Wondering what could be the newest potential superbug? Gonorrhea, it seems.
A new editorial published in the New England Journal of Medicine highlighted the concern for the rising rate of antibiotic-resistant gonorrhea in the U.S. The increases were most prominent in people living in the western United States and in men who have sex with men.
"There is much to do, and the threat of untreatable gonorrhea is emerging rapidly," CDC authors wrote in the commentary.
Gonorrhea, caused by the bacteria Neisseria gonorrhoeae, is the second-most common communicable disease in the U.S. More than 600,000 Americans contract the infection each year. Symptoms, which include burning while urinating, discharge, and pain during intercourse, usually appear two to five days after contracting the infection, although in some instances a person who has contracted the infection will not experience any symptoms.

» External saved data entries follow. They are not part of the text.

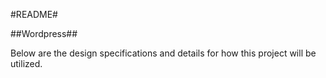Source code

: #README#

##Wordpress##

Below are the design specifications and details for how this project will be utilized.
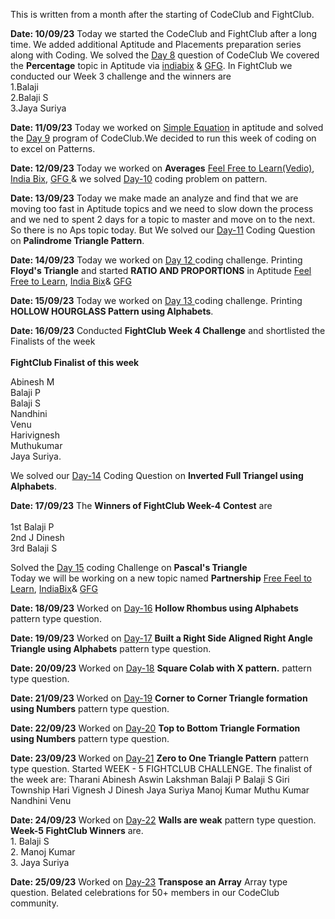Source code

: This is written from a month after the starting of CodeClub and FightClub.

**Date: 10/09/23**
Today we started the CodeClub and FightClub after a long time.
We added additional Aptitude and Placements preparation series along with Coding.
We solved the [Day 8](https://onlinegdb.com/uLVTaDNC3) question of CodeClub
We covered the **Percentage** topic in Aptitude via [indiabix](https://www.indiabix.com/aptitude/percentage/formulas) & [GFG](https://www.geeksforgeeks.org/percentage-aptitude-questions/).
In FightClub we conducted our Week 3 challenge and the winners are<br>
1.Balaji <br>
2.Balaji S <br>
3.Jaya Suriya <br>

**Date: 11/09/23**
Today we worked on [Simple Equation](geeksforgeeks.org/simplification-questions-aptitude/) in aptitude and solved the [Day 9](https://onlinegdb.com/vBz25ofJC) program of CodeClub.We decided to run this week of coding on to excel on Patterns.

**Date: 12/09/23**
Today we worked on **Averages**
[Feel Free to Learn(Vedio)](https://www.feelfreetolearn.com/course?Id=5afd5251a2c5ed42956c37b0),
[India Bix](https://www.indiabix.com/aptitude/average/formulas),
[GFG ](https://www.geeksforgeeks.org/average/)
& we solved [Day-10](https://onlinegdb.com/Z-dPzp-8j) coding problem on pattern.

**Date: 13/09/23**
Today we make made an analyze and find that we are moving too fast in Aptitude topics and we need to slow down the process and we ned to spent 2 days for a topic to master and move on to the next. So there is no Aps topic today. But We solved our [Day-11](https://onlinegdb.com/IZZBKGqnu) Coding Question on **Palindrome Triangle Pattern**.

**Date: 14/09/23**
Today we worked on [Day 12 ](https://onlinegdb.com/47KNi9vnb) coding challenge. Printing **Floyd's Triangle** and started **RATIO AND PROPORTIONS** in Aptitude
[Feel Free to Learn](https://www.feelfreetolearn.com/course?Id=5afd8150a2c5ed42956c3827),
[India Bix](https://www.indiabix.com/aptitude/ratio-and-proportion/formulas)&
[GFG ]( https://www.geeksforgeeks.org/ratio-and-proportion-gq/)

**Date: 15/09/23**
Today we worked on [Day 13 ](https://onlinegdb.com/smOu14F4m) coding challenge. Printing **HOLLOW HOURGLASS Pattern using Alphabets**. 

**Date: 16/09/23**
Conducted **FightClub Week 4 Challenge** and shortlisted the Finalists of the week <br><br>
**FightClub Finalist of this week**

Abinesh M<br>
Balaji P<br>
Balaji S<br>
Nandhini<br>
Venu<br>
Harivignesh<br>
Muthukumar<br>
Jaya Suriya.<br>

We solved our [Day-14](https://onlinegdb.com/G621NLhjA) Coding Question on **Inverted Full Triangel using Alphabets**.

**Date: 17/09/23**
The **Winners of FightClub Week-4 Contest** are<br><br> 1st Balaji P<br>2nd J Dinesh<br> 3rd Balaji S<br>

Solved the [Day 15](https://onlinegdb.com/0FAmi3-qf) coding Challenge on **Pascal's Triangle**<br>
Today we will be working on a new topic named **Partnership**
[Free Feel to Learn](https://www.feelfreetolearn.com/course?Id=5afd551aa2c5ed42956c37c0),
[IndiaBix](https://www.indiabix.com/aptitude/partnership/formulas)&
[GFG](https://www.geeksforgeeks.org/partnership/)

**Date: 18/09/23**
Worked on [Day-16](https://onlinegdb.com/-85u6e15G) **Hollow Rhombus using Alphabets** pattern type question.

**Date: 19/09/23**
Worked on [Day-17](https://onlinegdb.com/5rSjMeAzHw) **Built a Right Side Aligned Right Angle Triangle using Alphabets** pattern type question.

**Date: 20/09/23**
Worked on [Day-18](https://onlinegdb.com/WM_Mg3aIE) **Square Colab with X pattern.** pattern type question.

**Date: 21/09/23**
Worked on [Day-19](https://onlinegdb.com/Vr1f3wETy) **Corner to Corner Triangle formation using Numbers** pattern type question.

**Date: 22/09/23**
Worked on [Day-20](https://onlinegdb.com/erXd_2FO4) **Top to Bottom Triangle Formation using Numbers** pattern type question.

**Date: 23/09/23**
Worked on [Day-21](https://onlinegdb.com/R8Bb0Cqh9) **Zero to One Triangle Pattern** pattern type question.
Started WEEK - 5 FIGHTCLUB CHALLENGE.
The finalist of the week are:
Tharani
Abinesh
Aswin Lakshman
Balaji P
Balaji S
Giri Township
Hari Vignesh
J Dinesh
Jaya Suriya
Manoj Kumar
Muthu Kumar
Nandhini
Venu

**Date: 24/09/23**
Worked on [Day-22](https://onlinegdb.com/6LAnfnH0n) **Walls are weak** pattern type question.
  **Week-5 FightClub Winners** are.<br>
      1. Balaji S<br>
      2. Manoj Kumar<br>
      3. Jaya Suriya<br>

**Date: 25/09/23**
Worked on [Day-23](https://onlinegdb.com/SuwiF0vr-) **Transpose an Array** Array type question.
Belated celebrations for 50+ members in our CodeClub community.






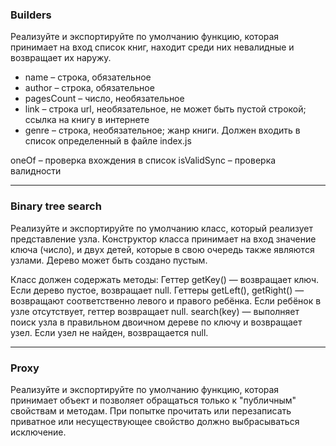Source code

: ### Builders 
  Реализуйте и экспортируйте по умолчанию функцию, которая принимает на вход список книг, находит среди них невалидные и возвращает их наружу.
- name – строка, обязательное
- author – строка, обязательное
- pagesCount – число, необязательное
- link – строка url, необязательное, не может быть пустой строкой; ссылка на книгу в интернете
- genre – строка, необязательное; жанр книги. Должен входить в список определенный в файле index.js

oneOf – проверка вхождения в список
isValidSync – проверка валидности
____
### Binary tree search
  Реализуйте и экспортируйте по умолчанию класс, который реализует представление узла. Конструктор класса принимает на вход значение ключа (число), и двух детей, которые в свою очередь также являются узлами. Дерево может быть создано пустым.

Класс должен содержать методы:
Геттер getKey() — возвращает ключ. Если дерево пустое, возвращает null.
Геттеры getLeft(), getRight() — возвращают соответственно левого и правого ребёнка. Если ребёнок в узле отсутствует, геттер возвращает null.
search(key) — выполняет поиск узла в правильном двоичном дереве по ключу и возвращает узел. Если узел не найден, возвращается null.
____
### Proxy
  Реализуйте и экспортируйте по умолчанию функцию, которая принимает объект и позволяет обращаться 
только к "публичным" свойствам и методам. При попытке прочитать или перезаписать приватное или 
несуществующее свойство должно выбрасываться исключение.

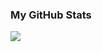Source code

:### My GitHub Stats
<img align="left" src="https://github-readme-stats.vercel.app/api?username=mrluckygamer&count_private=true&show_icons=true&theme=onedark"/>
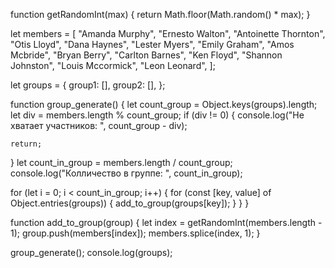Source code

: function getRandomInt(max) {
  return Math.floor(Math.random() * max);
}

let members = [
  "Amanda Murphy",
  "Ernesto Walton",
  "Antoinette Thornton",
  "Otis Lloyd",
  "Dana Haynes",
  "Lester Myers",
  "Emily Graham",
  "Amos Mcbride",
  "Bryan Berry",
  "Carlton Barnes",
  "Ken Floyd",
  "Shannon Johnston",
  "Louis Mccormick",
  "Leon Leonard",
];

let groups = {
  group1: [],
  group2: [],
};

function group_generate() {
  let count_group = Object.keys(groups).length;
  let div = members.length % count_group;
  if (div != 0) {
    console.log("Не хватает участников: ", count_group - div); 
 
    return;
  }
  let count_in_group = members.length / count_group;
  console.log("Колличество в группе: ", count_in_group);

  for (let i = 0; i < count_in_group; i++) {
    for (const [key, value] of Object.entries(groups)) {
      add_to_group(groups[key]);
    }
  }
}

function add_to_group(group) {
  let index = getRandomInt(members.length - 1);
  group.push(members[index]);
  members.splice(index, 1);
}

group_generate();
console.log(groups);
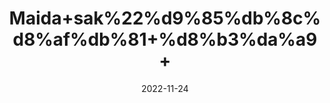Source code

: ---
title: 'Maida+sak%22%d9%85%db%8c%d8%af%db%81+%d8%b3%da%a9+'
date: '2022-11-24' 
metatag: '' 
inventory: '0' 
draft: false 
# meta description 
shortDescripton: ''
description: 'Herbs+%d8%ac%da%91%db%8c+%d8%a8%d9%88%d9%b9%db%8c'
longdescription: ''
tags: ''
brand: ''
subCategory: ''
unit: '50 gm-Pk'
sellCount: '0'
featured: False
# product Price
price: '50.0'
# Product Short Description
shortDescription: ''
productID: 'DBEA41FB-B047-ED11-996A-005056B3A416'
type: 'products'
category: 'Herbs+%d8%ac%da%91%db%8c+%d8%a8%d9%88%d9%b9%db%8c' 
thumnailproduct: 'https://eraconnect.blob.core.windows.net/product-images/aminsaddiquidawakhana/f5db43c5-21bd-4747-9e03-b0eda2d423d0.webp' 
images:
  - image: 'https://eraconnect.blob.core.windows.net/product-images/aminsaddiquidawakhana/f5db43c5-21bd-4747-9e03-b0eda2d423d0.webp'  
Variants:
---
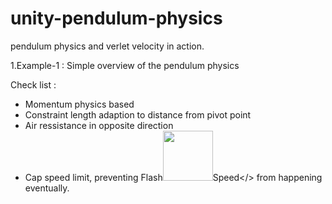 # unity-pendulum-physics
pendulum physics and verlet velocity in action.

1.Example-1 : Simple overview of the pendulum physics

Check list :
- Momentum physics based
- Constraint length adaption to distance from pivot point
- Air ressistance in opposite direction
- Cap speed limit, preventing <span>Flash<img src="https://th.bing.com/th/id/OIP.r95UKzZ1V2kK5RDZsXIbCwHaHS?pid=ImgDet&rs=1" width="80px" style='margin-bot:5px;' >Speed</> from happening eventually.
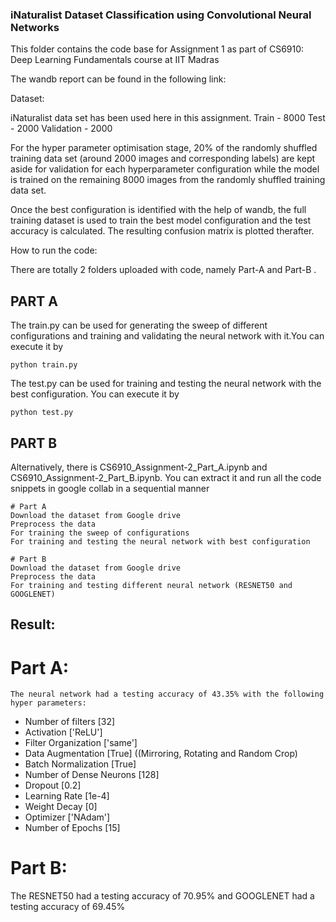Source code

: ### iNaturalist Dataset Classification using Convolutional Neural Networks

This folder contains the code base for Assignment 1 as part of CS6910: Deep Learning Fundamentals course at IIT Madras

The wandb report can be found in the following link:


Dataset:

iNaturalist data set has been used here in this assignment. Train - 8000 Test - 2000 Validation - 2000

For the hyper parameter optimisation stage, 20% of the randomly shuffled training data set (around 2000 images and corresponding labels) are kept aside for validation for each hyperparameter configuration while the model is trained on the remaining 8000 images from the randomly shuffled training data set.

Once the best configuration is identified with the help of wandb, the full training dataset is used to train the best model configuration and the test accuracy is calculated. The resulting confusion matrix is plotted therafter.

How to run the code:

There are totally 2 folders uploaded with code, namely Part-A and Part-B .
## PART A
The train.py can be used for generating the sweep of different configurations and training and validating the neural network with it.You can execute it by

    python train.py

The test.py can be used for training and testing the neural network with the best configuration. You can execute it by

    python test.py
## PART B

Alternatively, there is CS6910_Assignment-2_Part_A.ipynb and CS6910_Assignment-2_Part_B.ipynb. You can extract it and run all the code snippets in google collab in a sequential manner

    # Part A
    Download the dataset from Google drive
    Preprocess the data
    For training the sweep of configurations
    For training and testing the neural network with best configuration

    # Part B
    Download the dataset from Google drive
    Preprocess the data
    For training and testing different neural network (RESNET50 and GOOGLENET)
    

## Result:
#   Part A:
    The neural network had a testing accuracy of 43.35% with the following hyper parameters:

- Number of filters [32]
- Activation ['ReLU']
- Filter Organization ['same']
- Data Augmentation [True] ((Mirroring, Rotating and Random Crop)
- Batch Normalization [True]
- Number of Dense Neurons [128]
- Dropout [0.2]
- Learning Rate [1e-4]
- Weight Decay [0]
- Optimizer ['NAdam']
- Number of Epochs [15]

#   Part B:
  The RESNET50 had a testing accuracy of 70.95% and GOOGLENET had a testing accuracy of 69.45%
    
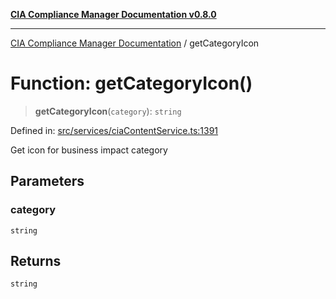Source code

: [**CIA Compliance Manager Documentation v0.8.0**](../README.md)

***

[CIA Compliance Manager Documentation](../globals.md) / getCategoryIcon

# Function: getCategoryIcon()

> **getCategoryIcon**(`category`): `string`

Defined in: [src/services/ciaContentService.ts:1391](https://github.com/Hack23/cia-compliance-manager/blob/791b5a1b6e700c8b8480de209374e4cb1086330d/src/services/ciaContentService.ts#L1391)

Get icon for business impact category

## Parameters

### category

`string`

## Returns

`string`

The sexually transmitted disease is currently treated with third-generation cephalosporin, an antibiotic. While the prevalence of resistance to the drug was about .1 percent in 2006, that number jumped to 1.7 percent by mid-2011, the editorial noted. The CDC first warned about antibiotic resistance among those who contracted gonorrhea in 2010.
But this isn't the first time gonorrhea showed signs of drug resistance. During the 1940s and the 1980s, the infection showed resistance to the drugs treating the condition. But, the most jarring part of the problem, authors note, is that the antibiotic used today to treat the infection is the last one left among the recommended antibiotics by the CDC, when taken along with doxycycline or azithromycin, two other oral antibiotics.
"A major component of the threat is that there really is no backup plan if, most likely, when these more resistant organisms become more prevalent," said Dr. Kenneth Fife, an infectious disease expert and professor of medicine at Indiana University Medical School. "There are very few new drugs that have activity against the gonococcus no clinical trials to establish the efficacy of the few drugs that might have promise."
Because the infection can be symptomless, a person can easily and unwittingly spread the disease to others. Condoms protect against gonorrhea and other STDs.
"Based on history, it is unlikely we will be able to prevent an outbreak," said Fife. "What we need is some new treatment options so we have a strategy for dealing with these more resistant strains once they become more common."
If we do indeed find ourselves in a "post-antibiotic era," Dr. William Schaffner, chair of preventive medicine at Vanderbilt University Medical Center, said experts will be "hard-pressed to provide quick and effective therapy to patients."
"There is no magic wand here and it's going to require rigorous work," said Schaffner. "Public health has to be able to reach out and contact sex partners of people with these resistant bugs."
"These are routine things that we have to do exceedingly well to stop this from spreading and this is coming at a time when states and the federal government are cutting public health budgets," said Schaffner.